*** Opening INFORMATION SUPPLIED ***

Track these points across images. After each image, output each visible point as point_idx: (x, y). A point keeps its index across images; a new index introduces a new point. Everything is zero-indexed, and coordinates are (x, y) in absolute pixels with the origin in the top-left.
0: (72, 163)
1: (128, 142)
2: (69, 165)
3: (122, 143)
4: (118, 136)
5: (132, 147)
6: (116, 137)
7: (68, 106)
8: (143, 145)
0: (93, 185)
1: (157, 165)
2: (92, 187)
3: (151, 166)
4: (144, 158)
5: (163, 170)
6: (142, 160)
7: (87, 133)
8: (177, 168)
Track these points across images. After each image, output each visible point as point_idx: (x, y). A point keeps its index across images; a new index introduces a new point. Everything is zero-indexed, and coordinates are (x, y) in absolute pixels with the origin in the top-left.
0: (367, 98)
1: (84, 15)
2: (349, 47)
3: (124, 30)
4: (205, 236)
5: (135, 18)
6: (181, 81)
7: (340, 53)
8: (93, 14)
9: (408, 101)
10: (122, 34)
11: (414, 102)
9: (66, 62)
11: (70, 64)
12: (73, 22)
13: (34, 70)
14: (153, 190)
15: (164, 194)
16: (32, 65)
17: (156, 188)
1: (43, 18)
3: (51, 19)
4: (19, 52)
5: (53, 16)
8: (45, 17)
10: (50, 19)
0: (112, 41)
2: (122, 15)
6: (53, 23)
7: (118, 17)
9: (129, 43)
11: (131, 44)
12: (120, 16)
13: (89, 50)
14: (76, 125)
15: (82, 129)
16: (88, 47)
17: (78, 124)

*** Closing INFORMATION SUPPLIED ***
*** Opening INFORMATION SUPPLIED ***

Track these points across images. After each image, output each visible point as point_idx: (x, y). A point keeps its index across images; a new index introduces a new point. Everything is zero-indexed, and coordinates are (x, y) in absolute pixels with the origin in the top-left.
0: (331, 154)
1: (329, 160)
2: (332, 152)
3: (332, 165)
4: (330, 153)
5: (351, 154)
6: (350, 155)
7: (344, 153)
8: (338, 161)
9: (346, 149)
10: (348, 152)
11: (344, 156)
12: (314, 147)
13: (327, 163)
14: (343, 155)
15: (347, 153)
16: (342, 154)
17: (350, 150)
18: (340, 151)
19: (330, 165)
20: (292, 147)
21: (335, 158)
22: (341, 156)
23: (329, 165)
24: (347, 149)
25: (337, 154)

*** Closing INFORMATION SUPPLIED ***

WHAT YOU NEED TO DO: Change "(153, 190)" to "(155, 192)" and write out everything from the line containing "12: (73, 22)" down to the line containing "15: (82, 129)", with all else left as it is.

ANSWER FOR THIS EXERCISE:
12: (73, 22)
13: (34, 70)
14: (155, 192)
15: (164, 194)
16: (32, 65)
17: (156, 188)
1: (43, 18)
3: (51, 19)
4: (19, 52)
5: (53, 16)
8: (45, 17)
10: (50, 19)
0: (112, 41)
2: (122, 15)
6: (53, 23)
7: (118, 17)
9: (129, 43)
11: (131, 44)
12: (120, 16)
13: (89, 50)
14: (76, 125)
15: (82, 129)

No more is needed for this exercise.